[Opening RECORDS SHOWN section]
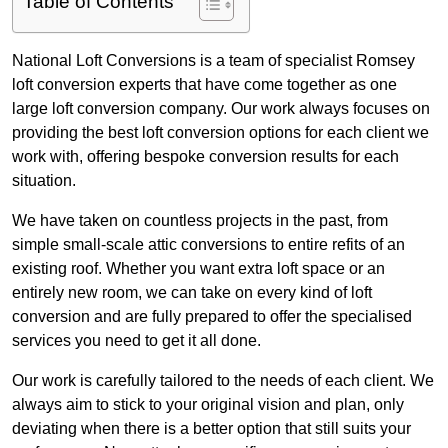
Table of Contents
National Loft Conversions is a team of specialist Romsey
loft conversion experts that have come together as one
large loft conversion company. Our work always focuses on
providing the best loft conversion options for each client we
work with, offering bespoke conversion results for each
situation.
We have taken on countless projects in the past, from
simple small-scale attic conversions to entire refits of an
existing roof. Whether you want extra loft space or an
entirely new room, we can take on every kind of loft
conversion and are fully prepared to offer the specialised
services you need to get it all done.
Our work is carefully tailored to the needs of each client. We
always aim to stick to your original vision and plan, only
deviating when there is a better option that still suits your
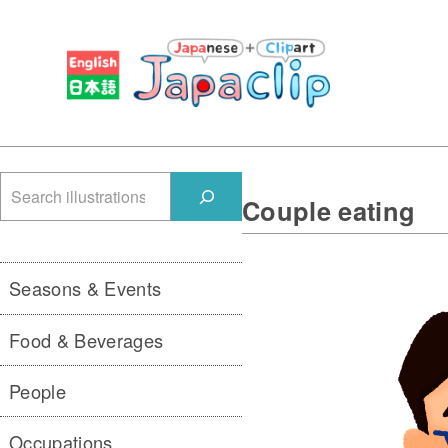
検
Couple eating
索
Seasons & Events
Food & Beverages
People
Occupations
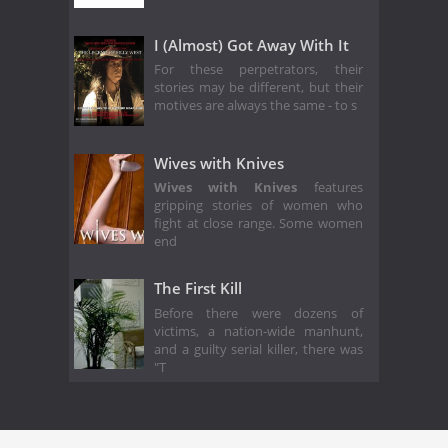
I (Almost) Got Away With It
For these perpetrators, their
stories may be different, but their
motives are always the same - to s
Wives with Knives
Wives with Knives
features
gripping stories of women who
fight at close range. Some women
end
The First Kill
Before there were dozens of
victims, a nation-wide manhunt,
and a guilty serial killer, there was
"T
[Closing RECORDS SHOWN section]
[Opening RECORDS SHOWN section]
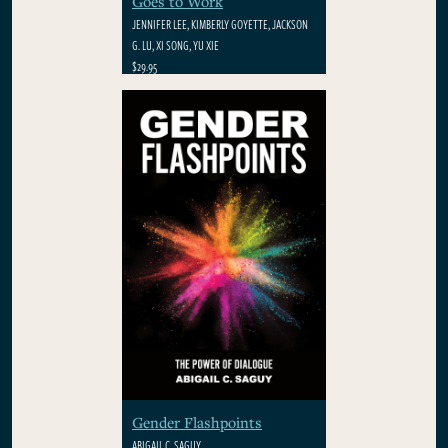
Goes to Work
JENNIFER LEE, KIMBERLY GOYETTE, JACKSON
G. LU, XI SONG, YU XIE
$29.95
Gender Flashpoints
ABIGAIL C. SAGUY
[Closing RECORDS SHOWN section]
[Opening RECORDS SHOWN section]
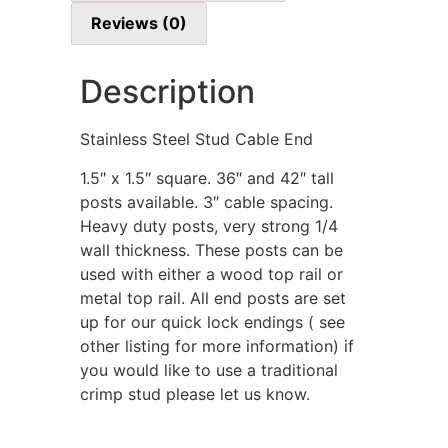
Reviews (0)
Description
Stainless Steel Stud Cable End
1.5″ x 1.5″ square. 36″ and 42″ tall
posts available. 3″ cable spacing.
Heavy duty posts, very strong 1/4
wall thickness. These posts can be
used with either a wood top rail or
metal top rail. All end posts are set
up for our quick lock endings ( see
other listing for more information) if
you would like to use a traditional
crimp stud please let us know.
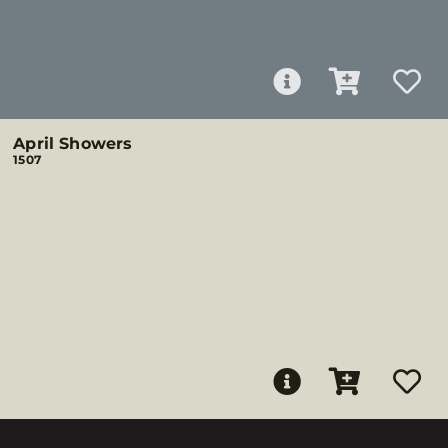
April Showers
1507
[Closing RECORDS SHOWN section]
▸ **GOAL OF THE EXERCISE**: Rewrite the lines between the one holding "Goes to Work" and the one holding "ABIGAIL C. SAGUY", inclusive, substituting "$24.95" for "$29.95" and leaving everything else unchanged.

▸ **SOLUTION TO THIS PROBLEM**:
Goes to Work
JENNIFER LEE, KIMBERLY GOYETTE, JACKSON
G. LU, XI SONG, YU XIE
$24.95
Gender Flashpoints
ABIGAIL C. SAGUY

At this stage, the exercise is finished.